(INPUT Opens)

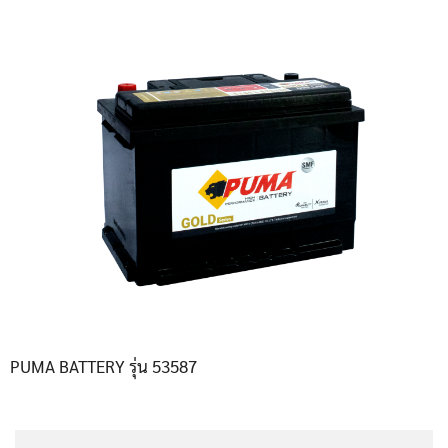
PUMA BATTERY รุ่น 53587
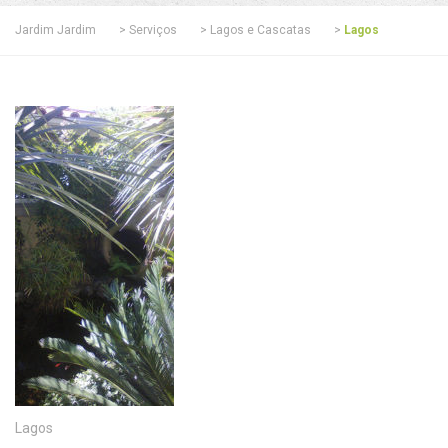
Jardim Jardim
>
Serviços
>
Lagos e Cascatas
>
Lagos
Lagos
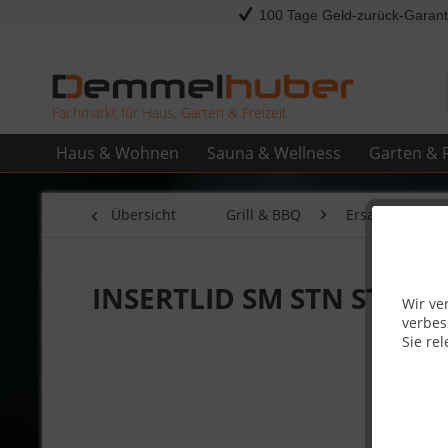
100 Tage Geld-zurück-Garant
Fachmarkt für Haus, Garten & Freizeit
Haus & Wohnen
Sauna & Wellness
Garten & F
Übersicht
Grill & BBQ
Ersatzteile
INSERTLID SM STN STL 75
Wir ve
verbes
Sie rel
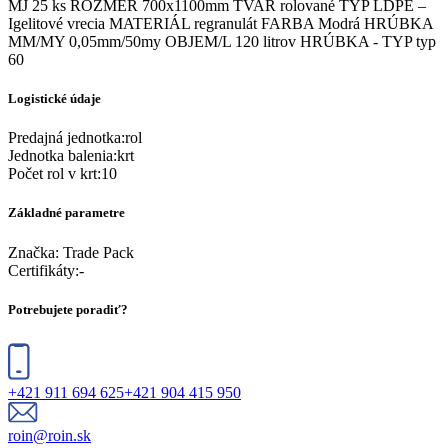
MJ 25 ks ROZMER 700x1100mm TVAR rolované TYP LDPE –
Igelitové vrecia MATERIÁL regranulát FARBA Modrá HRÚBKA
MM/MY 0,05mm/50my OBJEM/L 120 litrov HRÚBKA - TYP typ
60
Logistické údaje
Predajná jednotka
:
rol
Jednotka balenia
:
krt
Počet rol v krt
:
10
Základné parametre
Značka:
Trade Pack
Certifikáty
:
-
Potrebujete poradiť?
+421 911 694 625
+421 904 415 950
roin@roin.sk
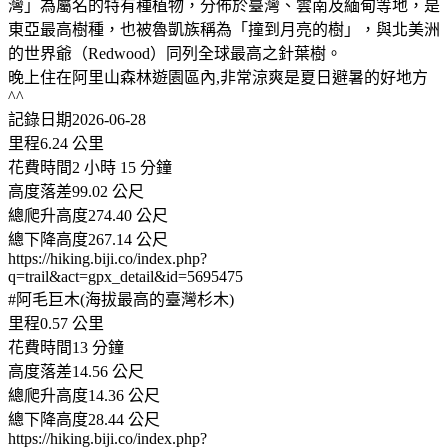
灣」為屬名的特有種植物，分佈於臺灣、雲南及緬甸等地，是
東亞最高樹種，也被魯凱族稱為「撞到月亮的樹」，與北美洲
的世界爺（Redwood）同列全球最高之針葉樹。
晚上住在阿里山森林遊園區內,非常涼爽是夏日避暑的好地方
^^
記錄日期2026-06-28
里程6.24 公里
花費時間2 小時 15 分鐘
高度落差99.02 公尺
總爬升高度274.40 公尺
總下降高度267.14 公尺
https://hiking.biji.co/index.php?
q=trail&act=gpx_detail&id=5695475
#阿毛巨木(海拔最高的臺灣杉木)
里程0.57 公里
花費時間13 分鐘
高度落差14.56 公尺
總爬升高度14.36 公尺
總下降高度28.44 公尺
https://hiking.biji.co/index.php?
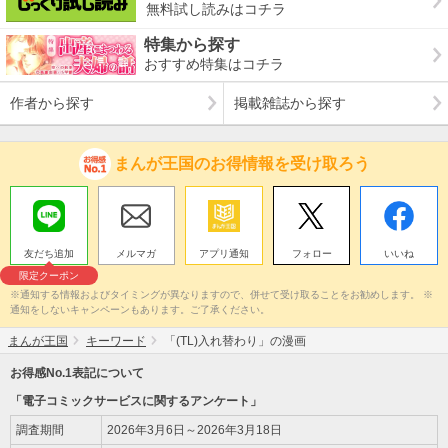
無料試し読みはコチラ
特集から探す
おすすめ特集はコチラ
作者から探す
掲載雑誌から探す
まんが王国のお得情報を受け取ろう
友だち追加
メルマガ
アプリ通知
フォロー
いいね
限定クーポン
※通知する情報およびタイミングが異なりますので、併せて受け取ることをお勧めします。 ※
通知をしないキャンペーンもあります。ご了承ください。
まんが王国
キーワード
「(TL)入れ替わり」の漫画
お得感No.1表記について
「電子コミックサービスに関するアンケート」
調査期間
2026年3月6日～2026年3月18日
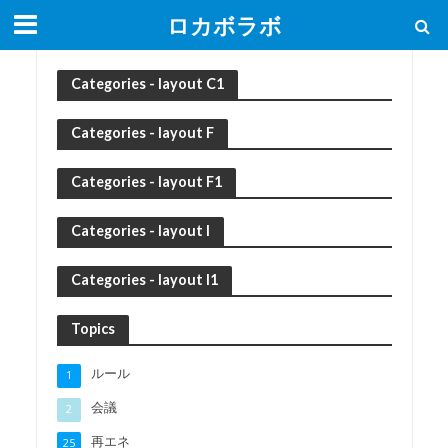
ロカボラボ
Categories - layout C1
Categories - layout F
Categories - layout F1
Categories - layout I
Categories - layout I1
Topics
ルール
1
会議
2
再エネ
25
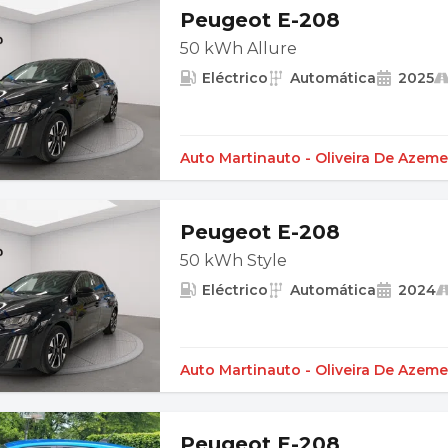
Peugeot E-208
50 kWh Allure
Eléctrico
Automática
2025
Auto Martinauto - Oliveira De Azeme
Peugeot E-208
50 kWh Style
Eléctrico
Automática
2024
Auto Martinauto - Oliveira De Azeme
Peugeot E-208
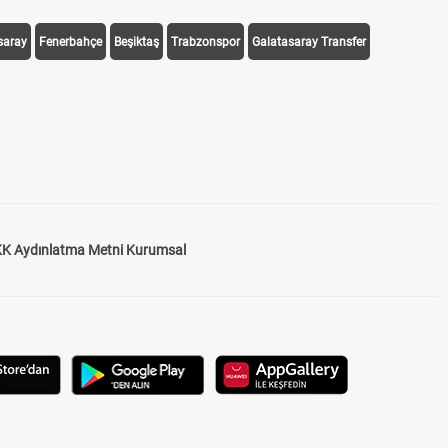
saray
Fenerbahçe
Beşiktaş
Trabzonspor
Galatasaray Transfer
K Aydınlatma Metni Kurumsal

(INPUT Closes)

**EXERCISE REQUIREMENTS:**
Please find each line in the data above that contains the word "Haus" and copy those lines.

**SOLUTION:**
Fachmarkt für Haus, Garten & Freizeit
Haus & Wohnen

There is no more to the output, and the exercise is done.